As Major League Baseball begins to dig out from its steroids scandal, new kinds of performance-enhancing substances are sweeping big-league clubhouses: Ritalin, Adderall and other drugs designed to help with Attention-Deficit Disorder. According to records MLB officials turned over to congressional investigators as part of George Mitchell's probe into steroid use in baseball, the number of players getting "therapeutic use exemptions" from baseball's amphetamines ban jumped in one year from 28 to 103—which means that, suddenly, 7.6 percent of the 1,354 players on major-league rosters had been diagnosed with ADD.
One possible reason for this increase: in 2005 baseball banned the use of "greenies," amphetamines that help players remained focused and energetic through the rigors of a 162-game season. Amphetamines were once as common as deli spreads in big-league clubhouses—in some, greenies were used to spike the coffee. Players are now seeking doctors' prescriptions for ADD medications, usually Ritalin and Adderall, apparently to replace the now-illegal energy boosting drugs. (Ritalin is the trade name for the drug methylphenidate, and Adderall is an amphetamine-dextroamphetamine; they are both considered stimulants.)

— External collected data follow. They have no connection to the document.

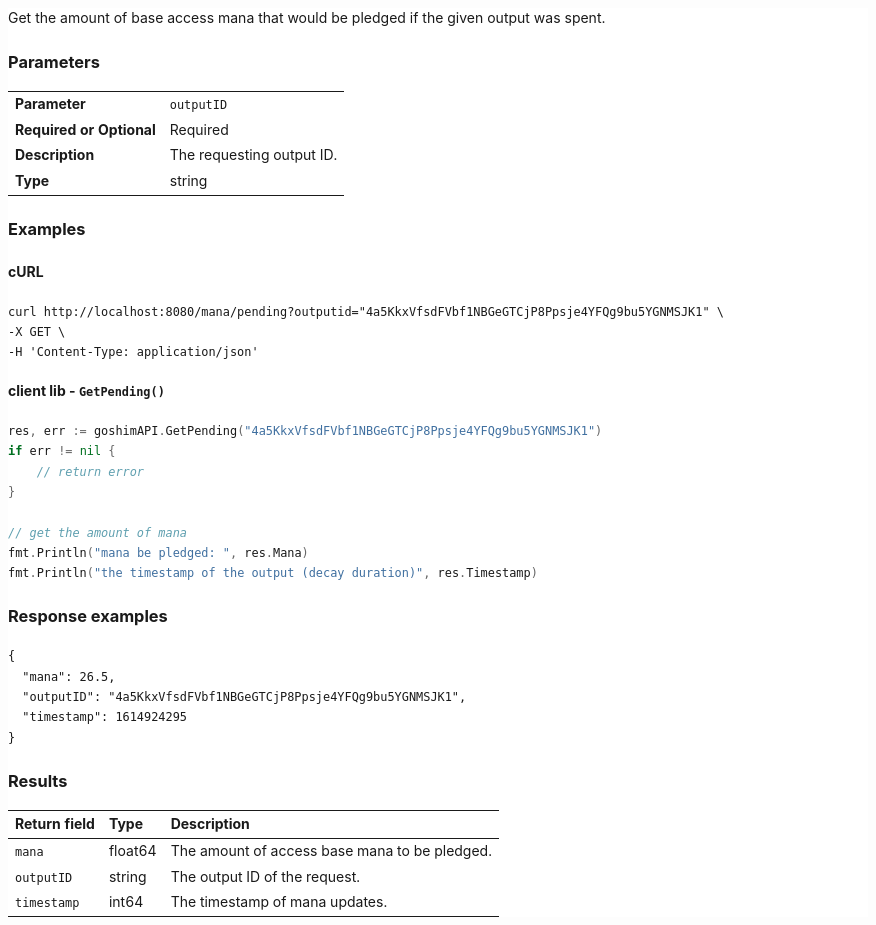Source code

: Get the amount of base access mana that would be pledged if the given output was spent.

### Parameters
| | |
|-|-|
| **Parameter**  | `outputID`          |
| **Required or Optional**   | Required     |
| **Description**   | The requesting output ID.      |
| **Type**      | string      |

### Examples

#### cURL

```shell
curl http://localhost:8080/mana/pending?outputid="4a5KkxVfsdFVbf1NBGeGTCjP8Ppsje4YFQg9bu5YGNMSJK1" \
-X GET \
-H 'Content-Type: application/json'
```

#### client lib - `GetPending()`

```go
res, err := goshimAPI.GetPending("4a5KkxVfsdFVbf1NBGeGTCjP8Ppsje4YFQg9bu5YGNMSJK1")
if err != nil {
    // return error
}

// get the amount of mana
fmt.Println("mana be pledged: ", res.Mana)
fmt.Println("the timestamp of the output (decay duration)", res.Timestamp)
```

### Response examples
```shell
{
  "mana": 26.5,
  "outputID": "4a5KkxVfsdFVbf1NBGeGTCjP8Ppsje4YFQg9bu5YGNMSJK1",  
  "timestamp": 1614924295
}
```

### Results
|Return field | Type | Description|
|:-----|:------|:------|
| `mana`   | float64 | The amount of access base mana to be pledged.     |
| `outputID`  | string | The output ID of the request.     |
| `timestamp` | int64 | The timestamp of mana updates.  |
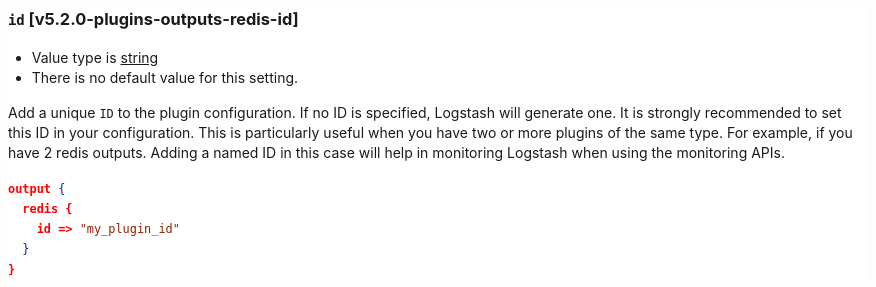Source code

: ### `id` [v5.2.0-plugins-outputs-redis-id]

* Value type is [string](logstash://reference/configuration-file-structure.md#string)
* There is no default value for this setting.

Add a unique `ID` to the plugin configuration. If no ID is specified, Logstash will generate one. It is strongly recommended to set this ID in your configuration. This is particularly useful when you have two or more plugins of the same type. For example, if you have 2 redis outputs. Adding a named ID in this case will help in monitoring Logstash when using the monitoring APIs.

```json
output {
  redis {
    id => "my_plugin_id"
  }
}
```



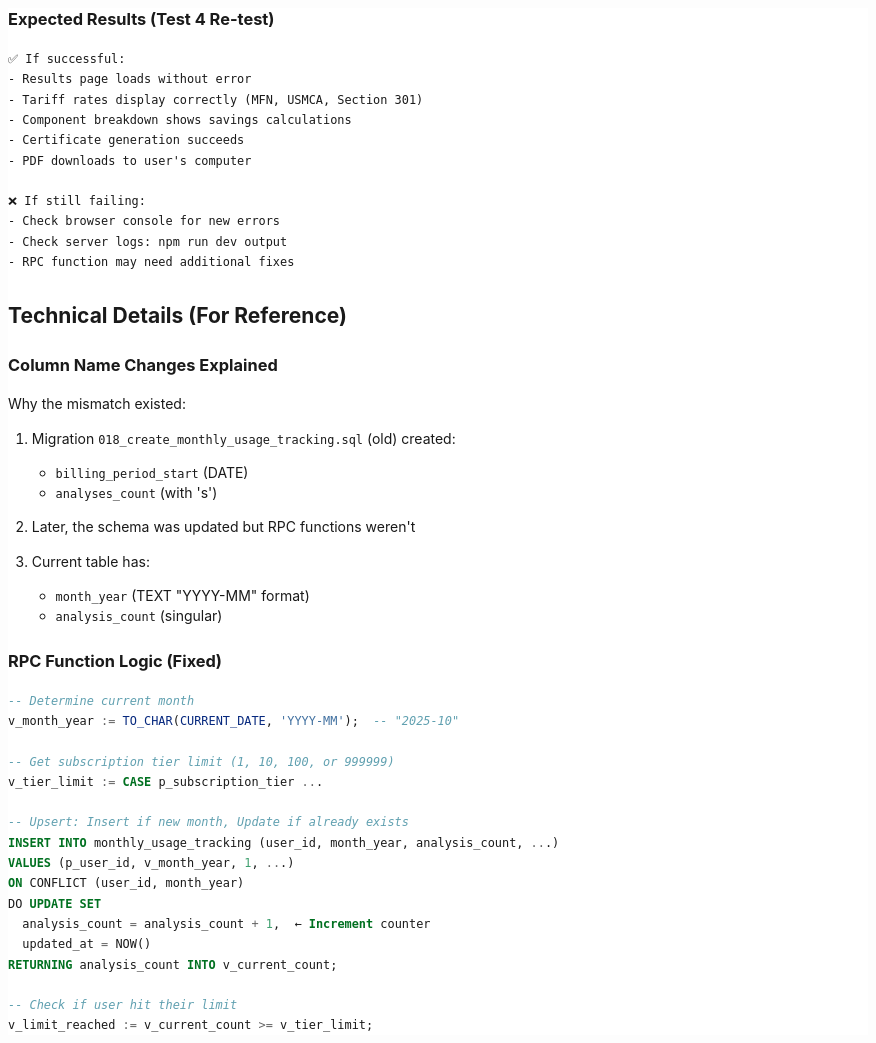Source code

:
 ```bash
```

### Expected Results (Test 4 Re-test)
```
✅ If successful:
- Results page loads without error
- Tariff rates display correctly (MFN, USMCA, Section 301)
- Component breakdown shows savings calculations
- Certificate generation succeeds
- PDF downloads to user's computer

❌ If still failing:
- Check browser console for new errors
- Check server logs: npm run dev output
- RPC function may need additional fixes
```

## Technical Details (For Reference)

### Column Name Changes Explained
Why the mismatch existed:
1. Migration `018_create_monthly_usage_tracking.sql` (old) created:
   - `billing_period_start` (DATE)
   - `analyses_count` (with 's')

2. Later, the schema was updated but RPC functions weren't
3. Current table has:
   - `month_year` (TEXT "YYYY-MM" format)
   - `analysis_count` (singular)

### RPC Function Logic (Fixed)
```sql
-- Determine current month
v_month_year := TO_CHAR(CURRENT_DATE, 'YYYY-MM');  -- "2025-10"

-- Get subscription tier limit (1, 10, 100, or 999999)
v_tier_limit := CASE p_subscription_tier ...

-- Upsert: Insert if new month, Update if already exists
INSERT INTO monthly_usage_tracking (user_id, month_year, analysis_count, ...)
VALUES (p_user_id, v_month_year, 1, ...)
ON CONFLICT (user_id, month_year)
DO UPDATE SET
  analysis_count = analysis_count + 1,  ← Increment counter
  updated_at = NOW()
RETURNING analysis_count INTO v_current_count;

-- Check if user hit their limit
v_limit_reached := v_current_count >= v_tier_limit;
```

Certainly, some of the players getting prescriptions for ADD medications may have a legitimate medical need, says David Goodman, a Johns Hopkins University doctor who has been invited to help Major League baseball develop a new strategy for amphetamines. But he calls the ADD drug spike "troubling," since it inevitably raises suspicion that players have simply found a way to evade the amphetamine ban. No cases of abuse have been reported. Determining which cases might be bogus would require a thorough study of both the prescribing doctors and the thoroughness of their examination process. Baseball commissioner Bud Selig says the league is investigating the ADD diagnoses to determine which ones are legitimate medical problems and which ones might be attempts to evade the amphetamines ban.